■ **SELECTED EXCERPT**:
-- start --

Here are the examples of backend processes:

  1. Handles the process involved between when the client requests a webpage and the time relevant content is displayed.
  2. Produce HTML from PHP, ASP, or JSP script.
  3. Retrieve data from a database using SQL queries.
  4. Integrate and store data within the database.
  5. Encrypt and Decrypt specific data.
  6. Process the download of files and upload them into the system.
  7. Process user input through JavaScript.

The examples stated above refer to server-side backend processes that get handled through the webserver.

Conclusion

This article explained an online backend, differences between client and server-side, the backend types, and an overview of the process flow over the backend.

Backend development plays a fundamental role as the foundation of the code that processes the end user’s actions. Without backend applications, users cannot access useful information on the frontend.

The backend development’s main objective is to deliver sufficient changes and updates for users to navigate the website seamlessly. On top of maintaining the applications’ functionality, the code communicates with the database to retrieve all the information needed.

-- end --

Stored records:
-- start --

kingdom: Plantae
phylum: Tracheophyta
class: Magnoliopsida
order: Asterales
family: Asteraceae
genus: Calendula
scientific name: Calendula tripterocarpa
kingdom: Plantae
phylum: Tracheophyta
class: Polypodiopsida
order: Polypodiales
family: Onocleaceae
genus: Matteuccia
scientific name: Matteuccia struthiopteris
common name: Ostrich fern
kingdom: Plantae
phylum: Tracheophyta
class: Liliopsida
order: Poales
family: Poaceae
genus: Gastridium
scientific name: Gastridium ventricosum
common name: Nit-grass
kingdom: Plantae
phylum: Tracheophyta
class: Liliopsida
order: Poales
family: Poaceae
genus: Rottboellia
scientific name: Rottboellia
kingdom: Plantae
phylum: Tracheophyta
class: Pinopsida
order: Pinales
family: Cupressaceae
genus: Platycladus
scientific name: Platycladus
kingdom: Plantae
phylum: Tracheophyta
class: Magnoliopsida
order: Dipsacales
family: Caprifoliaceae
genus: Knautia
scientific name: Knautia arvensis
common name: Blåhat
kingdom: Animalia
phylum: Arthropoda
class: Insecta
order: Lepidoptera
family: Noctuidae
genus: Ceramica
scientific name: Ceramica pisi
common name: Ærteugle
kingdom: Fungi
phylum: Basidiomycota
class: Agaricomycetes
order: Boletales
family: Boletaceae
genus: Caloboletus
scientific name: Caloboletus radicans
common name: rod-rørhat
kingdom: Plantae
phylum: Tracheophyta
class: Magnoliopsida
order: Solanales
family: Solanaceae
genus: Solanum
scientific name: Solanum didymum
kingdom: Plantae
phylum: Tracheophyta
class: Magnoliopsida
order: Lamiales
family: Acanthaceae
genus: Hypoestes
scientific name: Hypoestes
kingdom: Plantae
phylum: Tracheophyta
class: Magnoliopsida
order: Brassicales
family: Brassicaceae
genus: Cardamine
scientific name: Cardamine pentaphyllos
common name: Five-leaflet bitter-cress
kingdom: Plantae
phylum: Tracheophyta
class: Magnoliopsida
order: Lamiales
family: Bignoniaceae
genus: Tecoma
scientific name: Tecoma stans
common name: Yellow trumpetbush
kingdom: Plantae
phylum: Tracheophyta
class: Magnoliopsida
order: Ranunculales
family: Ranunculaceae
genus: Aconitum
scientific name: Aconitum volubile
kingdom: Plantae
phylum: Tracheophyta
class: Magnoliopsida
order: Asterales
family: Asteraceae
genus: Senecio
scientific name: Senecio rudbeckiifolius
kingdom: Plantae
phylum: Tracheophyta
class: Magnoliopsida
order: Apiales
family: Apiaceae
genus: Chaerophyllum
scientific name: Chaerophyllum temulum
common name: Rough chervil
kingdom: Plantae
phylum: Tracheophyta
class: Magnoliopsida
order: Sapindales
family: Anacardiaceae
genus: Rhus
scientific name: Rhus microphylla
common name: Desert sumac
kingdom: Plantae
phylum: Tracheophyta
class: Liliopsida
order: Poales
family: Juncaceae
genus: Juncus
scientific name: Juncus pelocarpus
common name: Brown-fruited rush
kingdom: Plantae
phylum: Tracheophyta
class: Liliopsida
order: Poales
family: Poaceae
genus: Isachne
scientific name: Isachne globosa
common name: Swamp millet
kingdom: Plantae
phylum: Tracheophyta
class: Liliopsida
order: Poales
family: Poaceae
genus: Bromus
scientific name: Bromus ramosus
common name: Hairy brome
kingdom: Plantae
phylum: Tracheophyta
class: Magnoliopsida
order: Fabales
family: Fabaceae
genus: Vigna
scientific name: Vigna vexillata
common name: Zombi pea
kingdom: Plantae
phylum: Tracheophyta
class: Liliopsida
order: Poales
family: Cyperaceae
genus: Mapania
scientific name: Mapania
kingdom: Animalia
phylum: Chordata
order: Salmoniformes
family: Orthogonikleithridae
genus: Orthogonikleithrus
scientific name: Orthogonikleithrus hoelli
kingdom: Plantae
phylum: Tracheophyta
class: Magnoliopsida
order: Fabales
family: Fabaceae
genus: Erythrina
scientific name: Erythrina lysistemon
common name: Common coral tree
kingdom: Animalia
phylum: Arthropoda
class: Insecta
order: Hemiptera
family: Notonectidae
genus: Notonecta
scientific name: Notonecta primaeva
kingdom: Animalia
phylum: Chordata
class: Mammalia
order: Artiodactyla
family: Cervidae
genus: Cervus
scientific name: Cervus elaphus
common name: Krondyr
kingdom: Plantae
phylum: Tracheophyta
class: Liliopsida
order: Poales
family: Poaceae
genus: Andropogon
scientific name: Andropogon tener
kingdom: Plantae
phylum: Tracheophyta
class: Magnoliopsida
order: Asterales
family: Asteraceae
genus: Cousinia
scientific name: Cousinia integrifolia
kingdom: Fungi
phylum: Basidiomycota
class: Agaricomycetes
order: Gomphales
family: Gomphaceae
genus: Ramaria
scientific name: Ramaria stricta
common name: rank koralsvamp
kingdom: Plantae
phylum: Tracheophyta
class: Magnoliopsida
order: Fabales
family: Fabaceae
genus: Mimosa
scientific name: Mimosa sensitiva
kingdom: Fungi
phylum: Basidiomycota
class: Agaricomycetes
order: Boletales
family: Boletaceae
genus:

-- end --

■ **OBJECTIVE A**: According to the backend development text, why does backend development play a fundamental role? Answer in one to three sentences.
■ **OBJECTIVE B**: Put the stored records, starting from their first line and stopping after the line that contains "genus: Matteuccia", into a JSON list of strings with one string per line and blank lines omitted.

■ **WRITTEN SOLUTION A**: Backend development is the foundation of the code that processes the end user's actions. Without backend applications, users cannot access useful information on the frontend.

■ **WRITTEN SOLUTION B**:
[
  "kingdom: Plantae",
  "phylum: Tracheophyta",
  "class: Magnoliopsida",
  "order: Asterales",
  "family: Asteraceae",
  "genus: Calendula",
  "scientific name: Calendula tripterocarpa",
  "kingdom: Plantae",
  "phylum: Tracheophyta",
  "class: Polypodiopsida",
  "order: Polypodiales",
  "family: Onocleaceae",
  "genus: Matteuccia"
]